Le dispositif français des ALD repose sur un principe fort de solidarité : il permet une prise en charge intégrale des soins liés à une pathologie chronique grave. L’Allemagne ne dispose pas d’un système équivalent.
  Le modèle allemand s’appuie sur une combinaison de franchises annuelles, de cotisations obligatoires, d’assurances complémentaires et d’aides sociales. Il ne classe pas les patients en fonction de leurs pathologies comme en France.
  Dans l’Hexagone, seuls les patients atteints de maladies inscrites sur une liste officielle, validée par un médecin-conseil, peuvent accéder à l’ALD, bénéficiant alors d’une exonération du ticket modérateur. À l’inverse, l’Allemagne applique une franchise proportionnelle au revenu (environ 1 à 2 %) sans classification comparable.

Des inégalités plus marquées Outre-Rhin

Le taux plus faible de bénéficiaires outre-Rhin ne traduit donc pas une meilleure santé publique, mais une différence d’organisation.

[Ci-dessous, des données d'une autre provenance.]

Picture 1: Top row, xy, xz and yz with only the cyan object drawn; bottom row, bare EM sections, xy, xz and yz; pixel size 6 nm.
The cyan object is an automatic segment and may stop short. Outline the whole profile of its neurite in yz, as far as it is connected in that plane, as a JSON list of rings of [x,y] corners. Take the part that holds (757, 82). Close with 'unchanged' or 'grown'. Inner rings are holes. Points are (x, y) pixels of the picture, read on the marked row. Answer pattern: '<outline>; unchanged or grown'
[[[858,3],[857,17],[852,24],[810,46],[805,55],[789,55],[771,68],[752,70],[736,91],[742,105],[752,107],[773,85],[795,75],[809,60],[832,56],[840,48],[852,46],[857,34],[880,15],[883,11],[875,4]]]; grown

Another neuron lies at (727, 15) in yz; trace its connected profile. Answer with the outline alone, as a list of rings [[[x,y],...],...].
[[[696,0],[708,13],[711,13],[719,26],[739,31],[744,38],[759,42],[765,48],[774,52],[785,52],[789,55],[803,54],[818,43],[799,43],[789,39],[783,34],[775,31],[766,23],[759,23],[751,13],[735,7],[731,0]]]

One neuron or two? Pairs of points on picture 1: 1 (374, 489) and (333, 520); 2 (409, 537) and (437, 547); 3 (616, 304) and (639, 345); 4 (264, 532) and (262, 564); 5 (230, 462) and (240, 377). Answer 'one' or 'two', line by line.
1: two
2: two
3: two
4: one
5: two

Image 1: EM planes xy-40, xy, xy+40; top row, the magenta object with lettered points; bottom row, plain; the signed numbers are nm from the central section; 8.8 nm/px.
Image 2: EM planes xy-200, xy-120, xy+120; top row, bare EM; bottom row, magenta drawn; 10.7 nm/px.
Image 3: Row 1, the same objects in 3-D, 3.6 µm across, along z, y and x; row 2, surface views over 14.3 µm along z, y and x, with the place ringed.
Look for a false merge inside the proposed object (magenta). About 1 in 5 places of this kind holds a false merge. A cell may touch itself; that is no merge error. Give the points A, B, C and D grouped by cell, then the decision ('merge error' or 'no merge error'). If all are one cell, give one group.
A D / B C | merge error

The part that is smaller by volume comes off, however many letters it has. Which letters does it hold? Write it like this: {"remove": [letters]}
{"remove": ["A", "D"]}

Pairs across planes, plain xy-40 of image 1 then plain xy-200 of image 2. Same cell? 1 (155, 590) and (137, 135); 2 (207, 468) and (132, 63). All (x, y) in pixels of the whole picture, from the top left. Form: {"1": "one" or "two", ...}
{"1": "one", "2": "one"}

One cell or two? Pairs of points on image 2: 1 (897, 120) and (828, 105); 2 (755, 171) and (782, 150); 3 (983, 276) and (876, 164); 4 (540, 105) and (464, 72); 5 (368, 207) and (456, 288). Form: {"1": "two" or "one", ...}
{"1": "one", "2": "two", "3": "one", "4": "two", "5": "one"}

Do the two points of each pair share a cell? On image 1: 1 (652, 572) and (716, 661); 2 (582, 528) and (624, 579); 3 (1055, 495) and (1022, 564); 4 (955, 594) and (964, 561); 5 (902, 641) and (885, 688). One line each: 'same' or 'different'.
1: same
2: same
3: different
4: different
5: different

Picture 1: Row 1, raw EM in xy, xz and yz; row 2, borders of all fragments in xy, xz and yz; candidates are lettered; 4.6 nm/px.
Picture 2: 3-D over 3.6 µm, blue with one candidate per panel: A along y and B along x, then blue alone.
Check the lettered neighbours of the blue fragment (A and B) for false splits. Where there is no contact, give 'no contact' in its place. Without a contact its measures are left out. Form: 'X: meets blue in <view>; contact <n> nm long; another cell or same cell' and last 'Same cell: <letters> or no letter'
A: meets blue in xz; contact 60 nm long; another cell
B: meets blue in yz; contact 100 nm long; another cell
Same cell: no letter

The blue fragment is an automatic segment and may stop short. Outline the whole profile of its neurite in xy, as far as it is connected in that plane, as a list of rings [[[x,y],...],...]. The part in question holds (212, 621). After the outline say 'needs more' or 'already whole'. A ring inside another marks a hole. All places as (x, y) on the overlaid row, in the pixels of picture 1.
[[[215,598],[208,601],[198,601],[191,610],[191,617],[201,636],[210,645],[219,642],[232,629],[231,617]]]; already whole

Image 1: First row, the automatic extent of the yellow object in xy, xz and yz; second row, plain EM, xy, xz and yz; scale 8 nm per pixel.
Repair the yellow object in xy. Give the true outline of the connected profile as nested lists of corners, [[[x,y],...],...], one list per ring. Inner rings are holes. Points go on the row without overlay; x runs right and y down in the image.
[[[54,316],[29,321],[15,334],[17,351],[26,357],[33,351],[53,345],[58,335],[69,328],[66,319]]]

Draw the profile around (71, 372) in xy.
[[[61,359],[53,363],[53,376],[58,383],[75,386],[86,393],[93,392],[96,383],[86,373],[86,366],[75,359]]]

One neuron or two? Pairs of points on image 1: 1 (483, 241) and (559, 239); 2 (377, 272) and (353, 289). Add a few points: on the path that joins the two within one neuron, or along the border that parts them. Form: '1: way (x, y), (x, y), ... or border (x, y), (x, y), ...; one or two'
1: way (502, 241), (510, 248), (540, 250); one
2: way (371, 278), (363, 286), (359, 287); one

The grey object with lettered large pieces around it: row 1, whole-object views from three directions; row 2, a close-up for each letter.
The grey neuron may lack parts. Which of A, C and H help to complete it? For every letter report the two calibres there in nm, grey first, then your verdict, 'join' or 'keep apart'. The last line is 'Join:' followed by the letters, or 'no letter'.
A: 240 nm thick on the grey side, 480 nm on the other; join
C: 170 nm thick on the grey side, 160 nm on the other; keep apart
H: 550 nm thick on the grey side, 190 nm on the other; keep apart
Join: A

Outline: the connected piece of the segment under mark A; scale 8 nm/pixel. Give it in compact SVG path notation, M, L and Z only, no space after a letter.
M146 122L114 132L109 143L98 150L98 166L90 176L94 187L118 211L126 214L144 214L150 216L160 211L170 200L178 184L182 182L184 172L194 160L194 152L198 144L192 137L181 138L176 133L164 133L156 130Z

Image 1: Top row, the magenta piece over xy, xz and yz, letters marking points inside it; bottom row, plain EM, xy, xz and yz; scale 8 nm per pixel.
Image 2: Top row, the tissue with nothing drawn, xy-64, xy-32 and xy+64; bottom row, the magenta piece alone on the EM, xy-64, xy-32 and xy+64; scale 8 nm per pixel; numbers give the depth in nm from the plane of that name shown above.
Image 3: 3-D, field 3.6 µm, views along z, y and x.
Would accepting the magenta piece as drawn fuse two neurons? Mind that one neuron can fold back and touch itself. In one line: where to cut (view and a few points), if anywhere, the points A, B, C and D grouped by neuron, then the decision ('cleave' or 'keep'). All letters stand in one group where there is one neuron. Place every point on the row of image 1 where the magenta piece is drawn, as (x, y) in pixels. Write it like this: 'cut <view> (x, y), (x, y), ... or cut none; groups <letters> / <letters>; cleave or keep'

En France, le champ des ALD s’est progressivement élargi, incluant des affections modérées comme le diabète de type 2, ce qui explique en partie les 20 %.
  De plus, le reste à charge peut être plus lourd en Allemagne, malgré les plafonds. Le système français protège mieux les foyers modestes, alors que l’accès aux aides allemandes varie fortement selon les régions et le statut social.
  Si les indicateurs de santé comme l’espérance de vie sont globalement comparables, les inégalités d’accès aux soins et le renoncement pour raisons financières sont plus marqués en Allemagne.
  En résumé, comparer les taux d’ALD entre les deux pays est peu pertinent : ils relèvent de systèmes différents, fondés sur des choix politiques distincts. Le taux plus élevé en France reflète avant tout une volonté d’élargir la solidarité, au prix d’un effort budgétaire plus important.